– The national historical and memorial reserve “Babyi Yar” – a world-famous place for mass shootings of the population, mostly Jews, conducted by German troops during the occupation of Kiev. Firstly Babyi Yar was mentioned in 1401, when the landlady of local inn sold these lands to Dominican monastery. In the 15th-18th centuries there were such names as “Shalena Baba” and “Bisova Baba”. In 1870 some part of Babyi Yar became Lukyanovka cemetery, which is a protected area nowadays. In 1891-1894 a new Jewish cemetery was founded next to Babyi Yar. In 1937 it was closed, and during the Second World War it was destroyed. During the fascist occupation, Babiy Yar was used to carry out mass shootings. According to various sources, more than 100,000 people were shot there. Today it is a national historical and memorial reserve.
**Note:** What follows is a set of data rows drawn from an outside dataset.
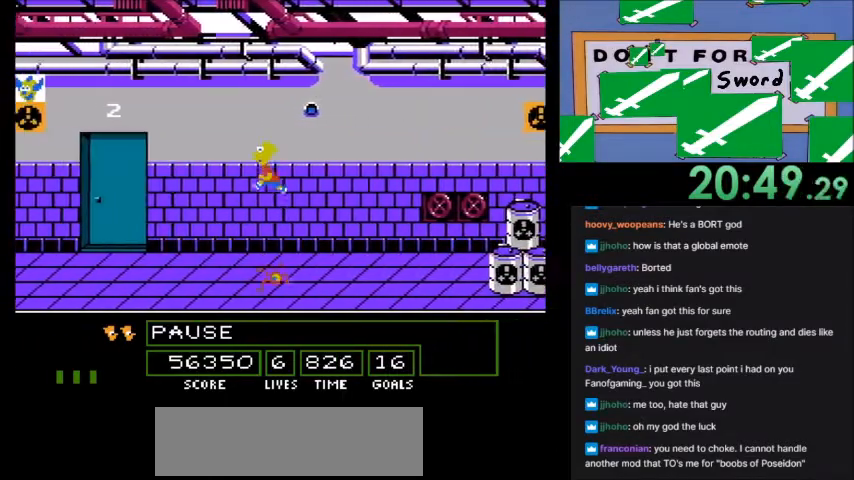
{"buttons": [], "events": [[500, "A", "up"], [500, "B", "up"], [500, "DPAD_LEFT", "up"]]}
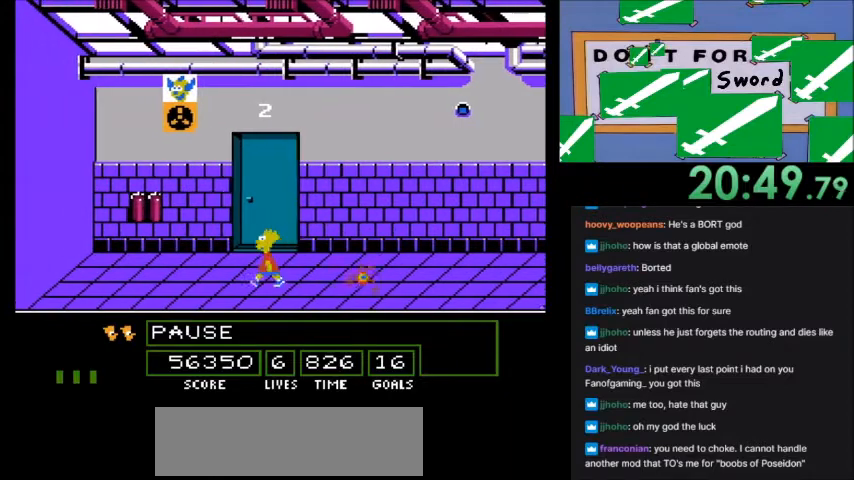
{"buttons": ["B"], "events": [[434, "B", "down"]]}
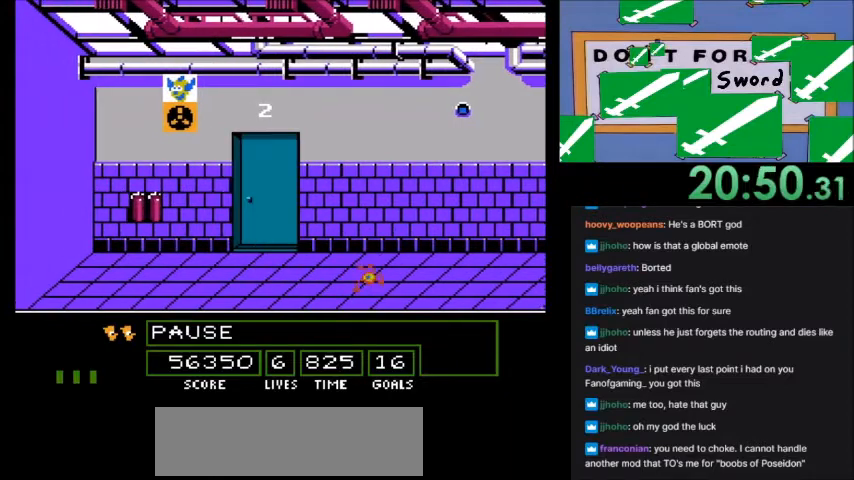
{"buttons": [], "events": [[300, "B", "up"]]}
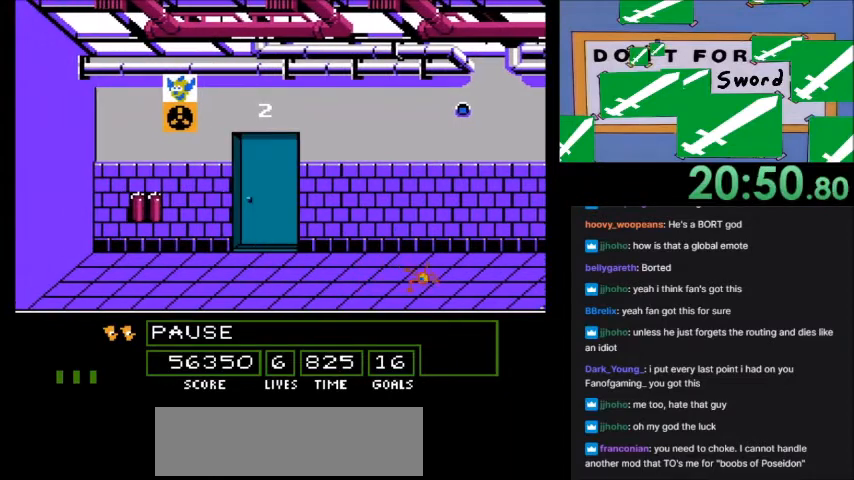
{"buttons": ["DPAD_UP"], "events": [[301, "DPAD_UP", "down"]]}
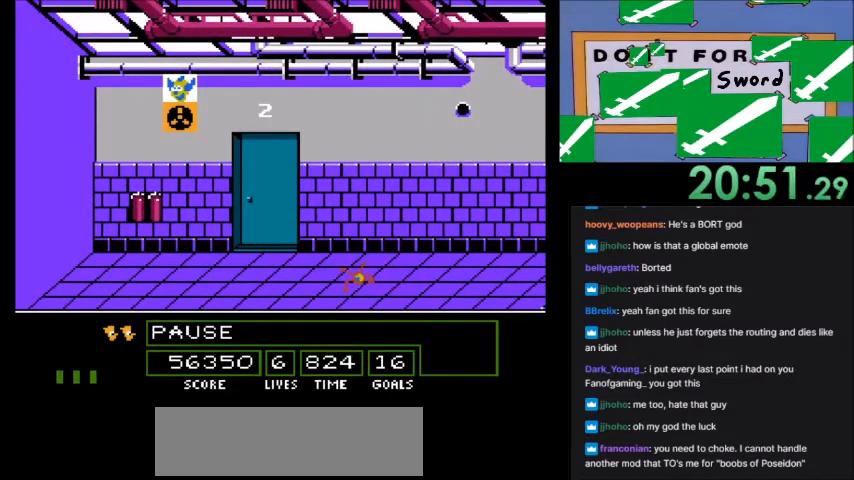
{"buttons": ["B", "DPAD_UP"], "events": [[367, "B", "down"]]}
Address: “Dorohozhychi” metro station
Contacts: –
Work time: Mon – Sun (open area).
– The Museum of the History of Babyn Yar – a museum at the National Historic and Memorial Reserve “Babyn Yar”. Created on the initiative of the Jewish Fund of Ukraine, Genesis Philanthropy Group, Yad Vashem Foundation and is dedicated to the history, contemporaneity and future of the “Babyn Yar” tract in Kyiv. The museum is conceived as a virtual space – in the halls there are textual, photo and video materials of different period of time of the Babyn Yar. Today the museum is in the development of the concept – it is planned to attract historians, scientists of Ukraine, Israel and the United States. But the museum doors are already open, the entrance is free. It is located in the premises of the former office of the Lukyanivka Jewish cemetery.
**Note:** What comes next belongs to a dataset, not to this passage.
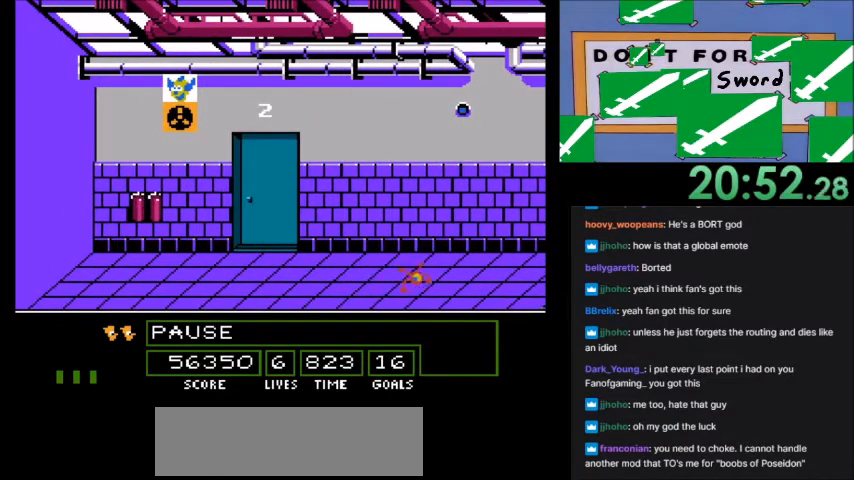
{"buttons": ["B", "DPAD_UP"], "events": []}
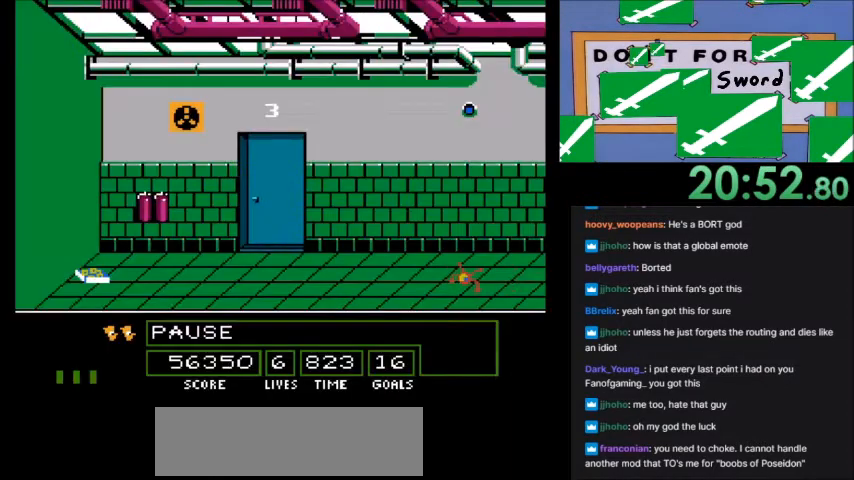
{"buttons": ["B", "DPAD_UP"], "events": [[234, "DPAD_UP", "up"], [334, "B", "up"], [334, "DPAD_UP", "down"], [468, "B", "down"]]}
Address: Yuriy Ilienko str., 44.
Contacts: –
Work time: on reconstruction.
– Memorial reserve “Lukyanivska cemetery” – was opened in 1872. Lukyanovka cemetery is one of the oldest necropoleis in Kiev. In the beginning there were buried the mad people from Kirillovskaya mental hospital. Later, Lukyanovka cemetery received the status of central cemetery, after which Kiev elite was buried here. Among them were academician N.D. Strazhesko, mathematician D.A. Grave, second president of the Academy of Sciences of the USSR N.P. Vasilenko and pilot P. Nesterov. The history of Lukyanovka military cemetery and destroyed Jewish cemetery, next to which was the necropolis of the Karaites, is connected with this necropolis. There is a functional Orthodox Church of St. Catherine and a museum room in the cemetery. More than two thousand graves and tombstones of the cemetery are included in the list of monuments of Kiev. Nowadays it is state historical and memorial reserve “Lukyanovka Cemetery”, where there are daily excursions.
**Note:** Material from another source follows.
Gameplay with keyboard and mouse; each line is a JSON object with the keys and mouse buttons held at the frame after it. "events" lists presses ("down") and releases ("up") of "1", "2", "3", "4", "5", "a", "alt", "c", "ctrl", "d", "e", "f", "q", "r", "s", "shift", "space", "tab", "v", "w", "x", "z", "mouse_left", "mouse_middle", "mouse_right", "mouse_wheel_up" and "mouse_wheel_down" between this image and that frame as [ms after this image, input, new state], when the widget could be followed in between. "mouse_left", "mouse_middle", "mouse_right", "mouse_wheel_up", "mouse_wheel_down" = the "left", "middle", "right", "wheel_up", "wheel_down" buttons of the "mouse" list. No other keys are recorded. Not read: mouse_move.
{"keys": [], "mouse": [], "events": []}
Address: Dorohozhytska str., 7
Contacts: +38(044)440-13-22
Work time: Mon – Thu from 09:00 to 17:30, Fri – Sun from 09:00 to 16:30.
– Memorial complex “In memory of the victims of Chernobyl” – is situated in Smorodinovaya grove near Nahorna Street. The construction of the complex was started in 2006. The memorial complex includes the Church of St. Nicholas the Wonderworker “In memory of the victims of Chernobyl”. Its structure resembles a sarcophagus over the fourth reactor of Chernobyl Nuclear Power Plant, Sorrow Bell, alley and cross on a symbolic burial mound. It is planned to further expand the architectural and memorial complex, installing Memorial Wall, as well as an open-air museum in memory of the victims of Chernobyl disaster.
Address: Nahorna Str., 5
Contacts: –
Work time: Mon – Sun (open area).
– The Museum “St. Cyril’s Monastery” – the second church after St. Sophia’s Cathedral, preserved from the times of Ancient Rus in its original form. It is a unique monument of architecture and monumental painting. The church was founded by the prince of Chernigov Vsevolod Olgovich in the first part of the 12th century and was the ancestral family vault of the Olgovichi. The church is named after St. Cyril, the patron of the prince. According to the origins the first burial place (of Vsevolod’s wife) dates back to 1179. In 1194 the prince of Kiev Svyatoslav Vsevolodovich was buried here. Frescoes of the 12th century, paintings of the 17th century and oil frescoes of the 19th century still exist in this church. During the restoration in the 17th-18th centuries the church acquired the features of Ukrainian Baroque. Nearly 800 square meters of Old Russian frescoes, which have no analogues in any of the monuments of the Orthodox Christianity, have been preserved till this time. A special place among the oil paintings made during the restoration in the 19th century takes the works of the famous Russian artist Mikhail Vrubel, whose Mother of God is compared with the Sistine Madonna. There are a lot of excursions in the church every day.
Address: Oleny Telihy str., 12
Contacts: +38(044)463-62-00, +38(044)468-11-26
Work time: Mon – Sun from 10:00 to 18:00, Thu from 10:00 to 17:30.